I am bumping this old thread because it's a topic I have been thinking about for quite some time...
To understand why Rogers PCB (or Taconic, or whatever RF materials) are so expensive compared with today's chinese FR4 boards one should see why the latter have become so dead cheap:
- Pooling. With the hundreds of Gerbers coming in each day, they can fill up their production panels. They might achieve an efficiency (surface turned into Boards / panel area) of 80% or more.
- big panels (24 * 36" or more), state of the art equipment, standardized, high yield process.
- very high degree of automatization.
- running several identical panels that are drilled together (drilling is the most time consuming production step)
- material itself is cheap.
In comparison, "special" boards, which includes RF Materials:
- no pooling. They run a small panel with just one customer's design. Efficiency may be 30%, i.e. 70% of the expensive material ends up in the trash, and production costs have to be paid by the remaining 30%.
- small panels (12 * 18"), 1/4 of the "big" FR4 panels. They are either run through a special, smaller prototyping line, or with an adaptor frame through the big one, where they occupy the same space/time slot as a large FR4 panel.
- one panel instead of 3 in the drilling machine. even more expensive machine time per board.
- the material itself is more expensive, but that, IMHO, explains only a small part of the higher price.
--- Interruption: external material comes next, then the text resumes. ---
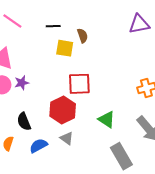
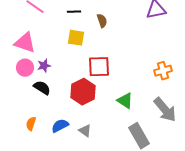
yellow square: (65, 48) -> (76, 38), moved
black semicircle: (24, 122) -> (42, 88), moved, turned 144
gray triangle: (67, 138) -> (85, 131), moved

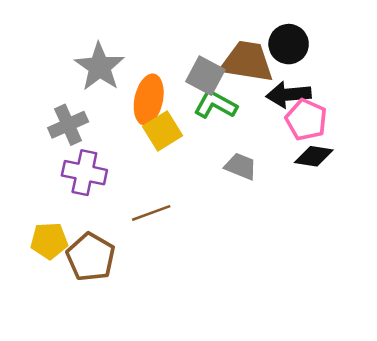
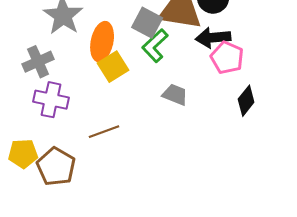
green L-shape: (215, 105) -> (155, 46), turned -72
black diamond: (314, 156) -> (246, 101), moved, turned -60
The key factor for cheap prototype PCB's is pooling. That only works, if the manufacturer collects enough orders to fill up a panel during his guaranteed turnaround time (- the one day really needed for production). So, quick and cheap are mutual exclusive. On the other side, this opens a possible way to reasonably priced RF boards:
- EITHER convince one of the chinese manufacturers that there is a market for an RF PCB pool, offering only selected materials / thicknesses, and accepting significantly longer turnaround times than with standard FR4
- OR convince somebody like Aisler, who's business model is pooling and having the panels manufactured by third parties, of the same thing
- OR somebody sets up such a pooling service
The main question is, which turnaround time will be accepted. A hobbyist will probably have no problem waiting 4 weeks if he gets his little Rogers board for 20 $ instead of 200. For a business, that may be 3 1/2 weeks too long.